Huntsman Williams

Personal information
- Full name: Benjamin Huntsman Williams
- Born: 10 June 1944 Bulawayo, Southern Rhodesia
- Died: 3 August 1978 (aged 34) near Turk Mine, Matabeleland, Rhodesia
- Batting: Left-handed
- Bowling: Left-arm fast-medium
- Role: Bowler

Domestic team information
- 1963/64: Orange Free State
- 1966/67–1969/70: Rhodesia

Career statistics
| Competition | First-class |
| Matches | 9 |
| Runs scored | 143 |
| Batting average | 9.53 |
| 100s/50s | 0/0 |
| Top score | 30 |
| Balls bowled | 948 |
| Wickets | 14 |
| Bowling average | 36.14 |
| 5 wickets in innings | 0 |
| 10 wickets in match | 0 |
| Best bowling | 4/56 |
| Catches/stumpings | 4/– |
- Source: CricketArchive, 15 November 2022

= Huntsman Williams =

Rhodesian cricketer

Benjamin Huntsman Williams (10 June 1944 – 3 August 1978) was a Rhodesian first-class cricketer.
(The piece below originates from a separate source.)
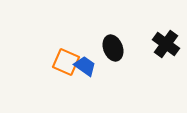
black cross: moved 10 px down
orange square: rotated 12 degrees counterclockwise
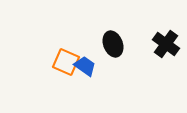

Williams, a left-arm fast-medium bowler, was a good enough player in his youth to have represented Rhodesian Nuffield, South African Schools and Rhodesia Country Districts by his 18th birthday.

He made his first-class debut in the 1963/64 Currie Cup season, playing for Orange Free State against North Eastern Transvaal. Despite opening the bowling in each innings, he failed to take a wicket.

In 1966 he appeared for Matabeleland against the touring Australian team, in a non first-class fixture. He took four first innings wickets, Bob Simpson, Bob Cowper, Ian Redpath and Keith Stackpole. This earned him a call up to the Rhodesian team to take on the same opponent and he made two further first-class appearances in the 1966/67 Currie Cup competition. He didn't play again for Rhodesia until the 1969/70 Currie Cup, when he took part in four matches.

When not playing cricket, Williams worked as a farmer, in Inyati. On 3 August 1978, while on duty as a police reserve, he was fatally wounded in the arm by a rocket-propelled grenade fired at his vehicle by Bush War guerrillas during an ambush. He died of wounds later that day.